[Extracted data listing]
━━━━

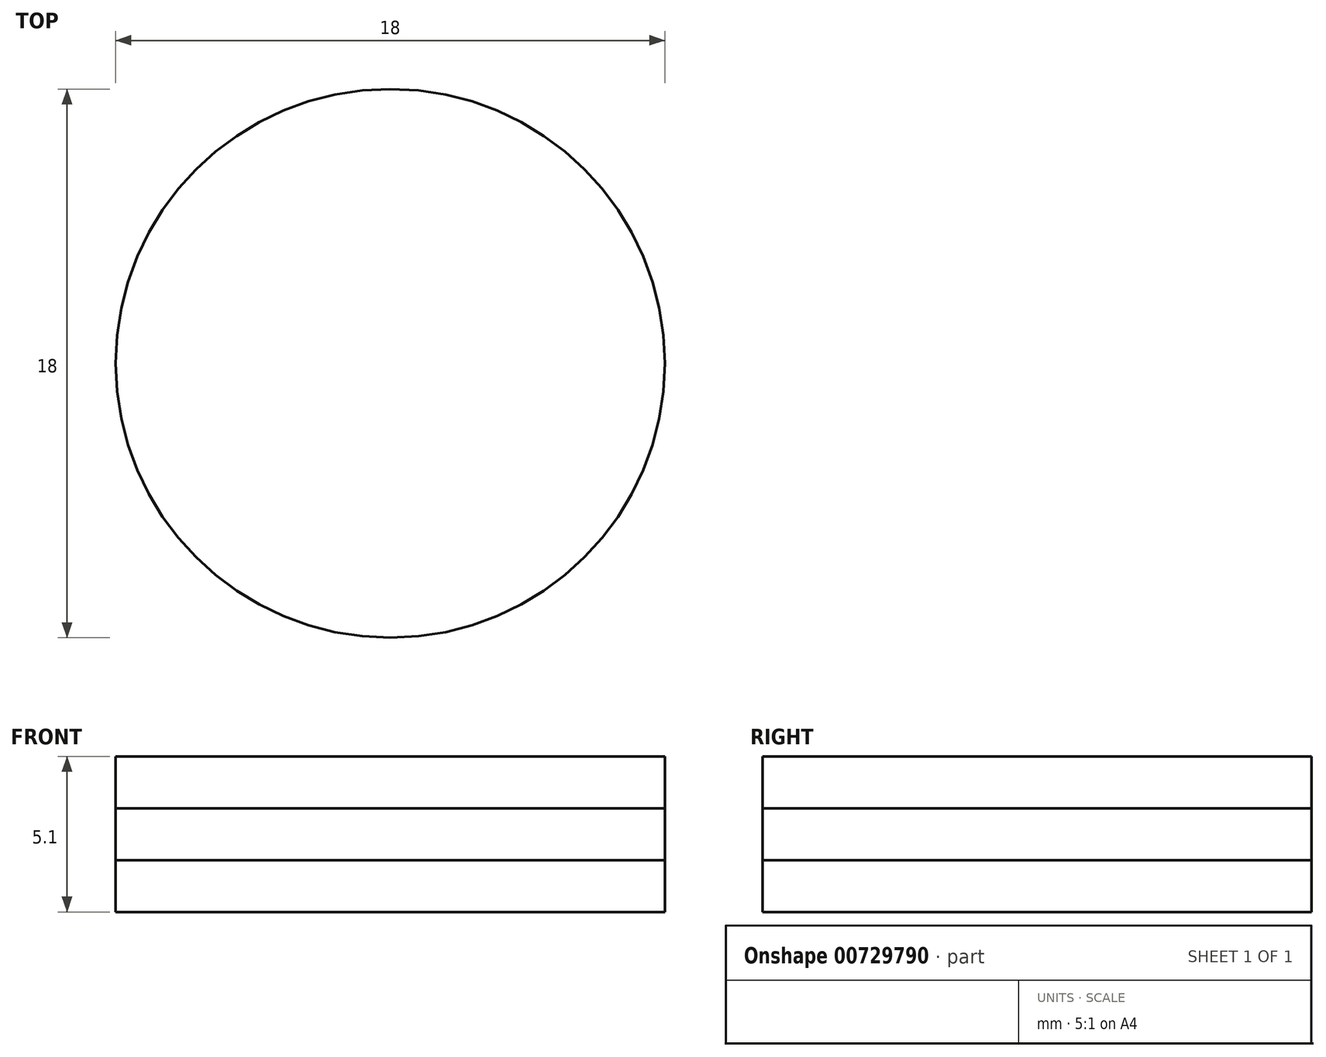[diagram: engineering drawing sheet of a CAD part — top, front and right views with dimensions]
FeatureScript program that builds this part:
annotation { "Feature Type Name" : "Feature", "Feature Type Description" : "" }
export const myFeature = defineFeature(function(context is Context, id is Id, definition is map)
    precondition{}
    {
        {
            var Q0;
            Q0=qCreatedBy(makeId("Top.planeOp"),FACE);
            var sketch = newSketch(context, id + "F0", { "sketchPlane" : qUnion([Q0])});
            skCircle(sketch, "E0", {"center": v(0, 0) * mm, "radius": 9 * mm});
            skSolve(sketch);
        }
        {
            var Q0;
            Q0=makeQuery(id+"F0.imprint","IMPRINT",FACE,{"disambiguationData":[TD([[makeQuery(id+"F0.imprint","IMPRINT",EDGE,{"derivedFrom":sQuery(id+"F0.wireOp",EDGE,"E0")}),1.0]])]});
            extrude(context, id + "F1", {"entities" : qUnion([Q0]), "endBound" : BoundingType.SYMMETRIC, "depth" : 1.7 * mm, "offsetDistance" : 25 * mm});
        }
        {
            var Q0;
            Q0=makeQuery(id+"F1.opExtrude","SWEPT_BODY",BODY,{"disambiguationData":[OSD([sQuery(id+"F0.wireOp",EDGE,"E0")])]});
            var Q1;
            Q1=makeQuery(id+"F1.opExtrude","CAP_FACE",FACE,{"disambiguationData":[OSD([sQuery(id+"F0.wireOp",EDGE,"E0")])],"isStart":false});
            mirror(context, id + "F2", {"entities" : qUnion([Q0]), "mirrorPlane" : qUnion([Q1])});
        }
        {
            var Q0;
            Q0=makeQuery(id+"F1.opExtrude","SWEPT_BODY",BODY,{"disambiguationData":[OSD([sQuery(id+"F0.wireOp",EDGE,"E0")])]});
            var Q1;
            Q1=makeQuery(id+"F1.opExtrude","CAP_FACE",FACE,{"disambiguationData":[OSD([sQuery(id+"F0.wireOp",EDGE,"E0")])],"isStart":true});
            mirror(context, id + "F3", {"entities" : qUnion([Q0]), "mirrorPlane" : qUnion([Q1])});
        }
    });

━━━━

[Exercise details]:
Reproduce the listing above line for line, without any change, leaving out the pictures.

[Finished task]:
[diagram: engineering drawing sheet of a CAD part — top, front and right views with dimensions]
FeatureScript program that builds this part:
annotation { "Feature Type Name" : "Feature", "Feature Type Description" : "" }
export const myFeature = defineFeature(function(context is Context, id is Id, definition is map)
    precondition{}
    {
        {
            var Q0;
            Q0=qCreatedBy(makeId("Top.planeOp"),FACE);
            var sketch = newSketch(context, id + "F0", { "sketchPlane" : qUnion([Q0])});
            skCircle(sketch, "E0", {"center": v(0, 0) * mm, "radius": 9 * mm});
            skSolve(sketch);
        }
        {
            var Q0;
            Q0=makeQuery(id+"F0.imprint","IMPRINT",FACE,{"disambiguationData":[TD([[makeQuery(id+"F0.imprint","IMPRINT",EDGE,{"derivedFrom":sQuery(id+"F0.wireOp",EDGE,"E0")}),1.0]])]});
            extrude(context, id + "F1", {"entities" : qUnion([Q0]), "endBound" : BoundingType.SYMMETRIC, "depth" : 1.7 * mm, "offsetDistance" : 25 * mm});
        }
        {
            var Q0;
            Q0=makeQuery(id+"F1.opExtrude","SWEPT_BODY",BODY,{"disambiguationData":[OSD([sQuery(id+"F0.wireOp",EDGE,"E0")])]});
            var Q1;
            Q1=makeQuery(id+"F1.opExtrude","CAP_FACE",FACE,{"disambiguationData":[OSD([sQuery(id+"F0.wireOp",EDGE,"E0")])],"isStart":false});
            mirror(context, id + "F2", {"entities" : qUnion([Q0]), "mirrorPlane" : qUnion([Q1])});
        }
        {
            var Q0;
            Q0=makeQuery(id+"F1.opExtrude","SWEPT_BODY",BODY,{"disambiguationData":[OSD([sQuery(id+"F0.wireOp",EDGE,"E0")])]});
            var Q1;
            Q1=makeQuery(id+"F1.opExtrude","CAP_FACE",FACE,{"disambiguationData":[OSD([sQuery(id+"F0.wireOp",EDGE,"E0")])],"isStart":true});
            mirror(context, id + "F3", {"entities" : qUnion([Q0]), "mirrorPlane" : qUnion([Q1])});
        }
    });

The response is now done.